-3-
Макаровна спустилась с грунтовки, соединяющей Гусево и Грибки, сняла стоптанные старые туфли, белые чистые носочки и неторопливо направилась через лес домой.
Мягкий июнь прогрелся теплом. Высокое солнце обласкивало каждую былинку вверенного ему мира и радовало каждую тварь.

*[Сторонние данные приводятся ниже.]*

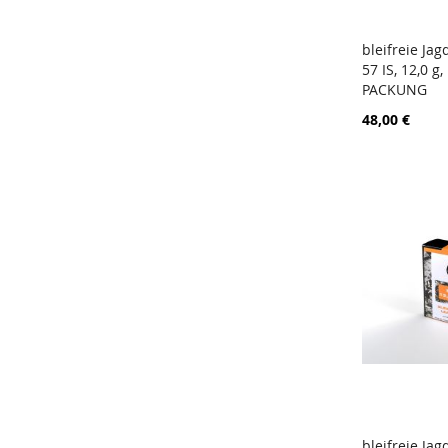
bleifreie Jag
57 IS, 12,0 g,
In den W
PACKUNG
48,00 €
bleifreie Jag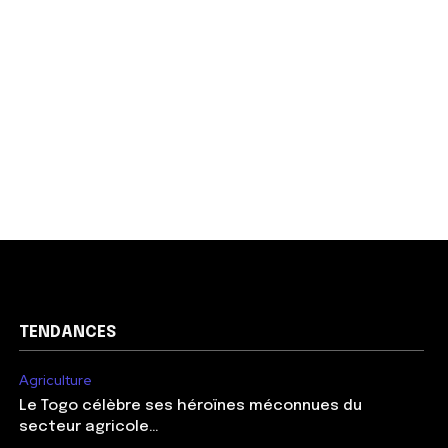
TENDANCES
Agriculture
Le Togo célèbre ses héroïnes méconnues du
secteur agricole…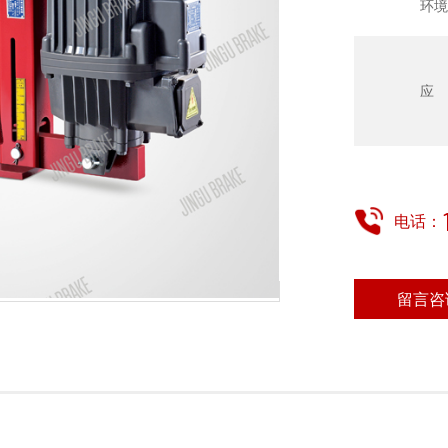
环境
应
电话：
留言咨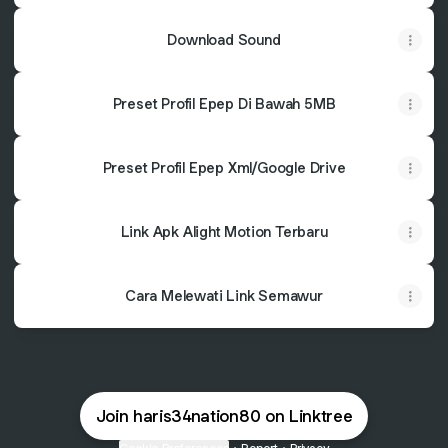
Download Sound
Preset Profil Epep Di Bawah 5MB
Preset Profil Epep Xml/Google Drive
Link Apk Alight Motion Terbaru
Cara Melewati Link Semawur
Join haris34nation80 on Linktree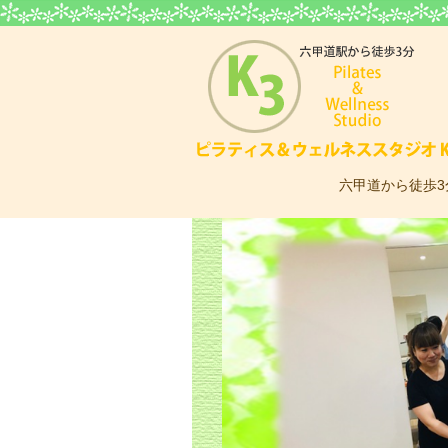
六甲道から徒歩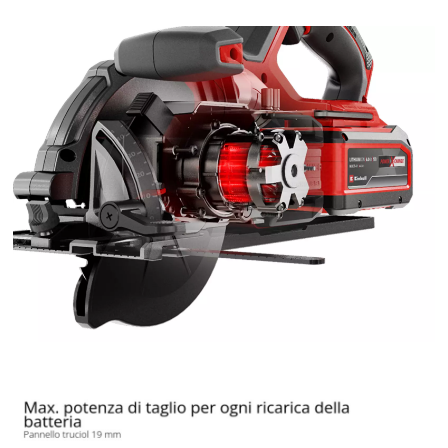
Powered by
Usercentrics Consent
Management Platform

Старушка прошла несколько десятков метров по звенящему молодому сосновому бору и, остановившись, присела на маленький холмик серо-голубого мха. Ей было грустно. Она печально посмотрела на нежную зелень травы, скромные соцветия лесных цветов, на пушистые ветви маленьких сосенок, перевела взгляд на золотисто-бирюзовое безоблачное небо и тихо заплакала…
Сегодня во сне к ней пришёл её любимый муж Макар. Он был молод и очень красив. Он протянул к ней руку и, ободряюще улыбаясь, произнёс:
- Вот, наконец, я и пришёл за тобой, моя милая Агнюшка. Готова ли ты уйти со мной?

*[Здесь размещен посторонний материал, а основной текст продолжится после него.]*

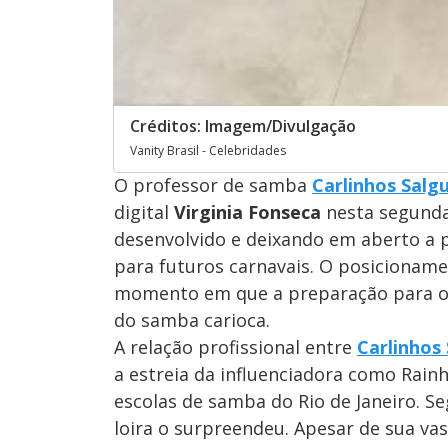
Créditos: Imagem/Divulgação
Vanity Brasil - Celebridades
O professor de samba
Carlinhos Salg
digital
Virginia Fonseca
nesta segunda-
desenvolvido e deixando em aberto a 
para futuros carnavais. O posicioname
momento em que a preparação para o p
do samba carioca.
A relação profissional entre
Carlinhos
a estreia da influenciadora como Rain
escolas de samba do Rio de Janeiro. S
loira o surpreendeu. Apesar de sua vas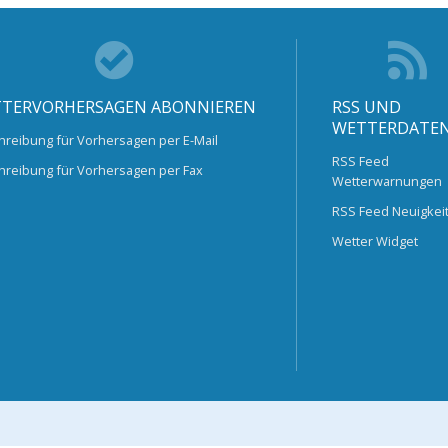
TERVORHERSAGEN ABONNIEREN
RSS UND
WETTERDATE
hreibung für Vorhersagen per E-Mail
RSS Feed
hreibung für Vorhersagen per Fax
Wetterwarnungen
RSS Feed Neuigkei
Wetter Widget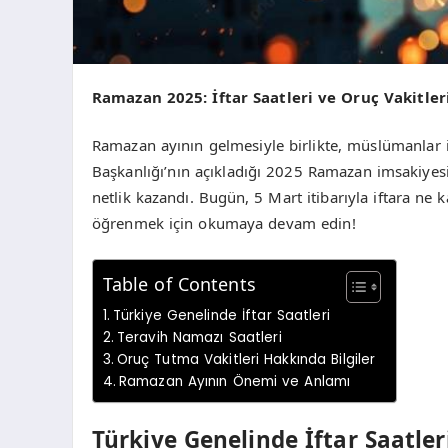
Ramazan 2025: İftar Saatleri ve Oruç Vakitleri
Ramazan ayının gelmesiyle birlikte, müslümanlar iç
Başkanlığı’nın açıkladığı 2025 Ramazan imsakiyesi i
netlik kazandı. Bugün, 5 Mart itibarıyla iftara ne k
öğrenmek için okumaya devam edin!
Table of Contents
Türkiye Genelinde İftar Saatleri
Teravih Namazı Saatleri
Oruç Tutma Vakitleri Hakkında Bilgiler
Ramazan Ayının Önemi ve Anlamı
Türkiye Genelinde İftar Saatler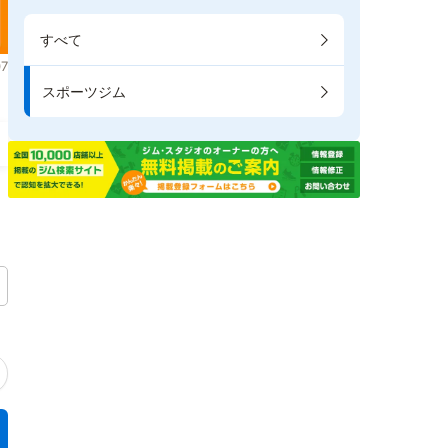
すべて
7
スポーツジム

- Я рада нашей встрече, но дай хотя бы день отсрочки: негоже покидать этот мир, не попросив прощения и не простившись.
Мужчина опустил руку и присел на непонятно откуда появившийся у его ног камень:
- Я подожду, любимая.
…Поплакав, старая знахарка поднялась и, изменив своё намерение, направилась в Чернуху.
_
Серафима сняла колыбель с крючка и положила в неё засыпающего сына. День стоял изумительный и почти безветренный. Глеб с утра уехал в город, а молодая жена решила заняться прополкой моркови и гороха.
На улице маленького Илью с нетерпением поджидал Шныря, с удовольствием выполняющий роль заботливой няньки и грозного стража. Он обожал малыша и ревниво оберегал его от посторонних. По мнению пса, к посторонним относились все, кроме любимой хозяйки, Глеба, Матвея и мамы Вали. Конечно же, к ребёнку свободно мог подойти и Баюн, и иногда Шныря даже доверял ему охрану крохи, но это случалось редко и ненадолго.
Верному мохнатому другу было разрешено жить у Серафимы, как только появился на свет её ребёнок. Даже собачья будка была перевезена от дома Матвея на долгожданное место жительства. Шныря был счастлив.
Серафима вышла из дома, держа в руках люльку, и пёс, не в силах скрыть свою радость, подпрыгнул и громко гавкнул. Хозяйка покачала головой, неодобрительно посмотрела на него и поднесла палец к губам. Шныре стало стыдно и, чтобы загладить свою вину, он лёг на брюхо, прижал уши и пополз к ней.
Молодая мама установила люльку в траве под сосной-подружкой, жестом подозвала собаку и, дав команду «охранять», со спокойной душой занялась прополкой. Её руки быстро двигались вдоль ровных рядов нежно-зелёной ботвы, ловко выдергивая прорастающие сорняки.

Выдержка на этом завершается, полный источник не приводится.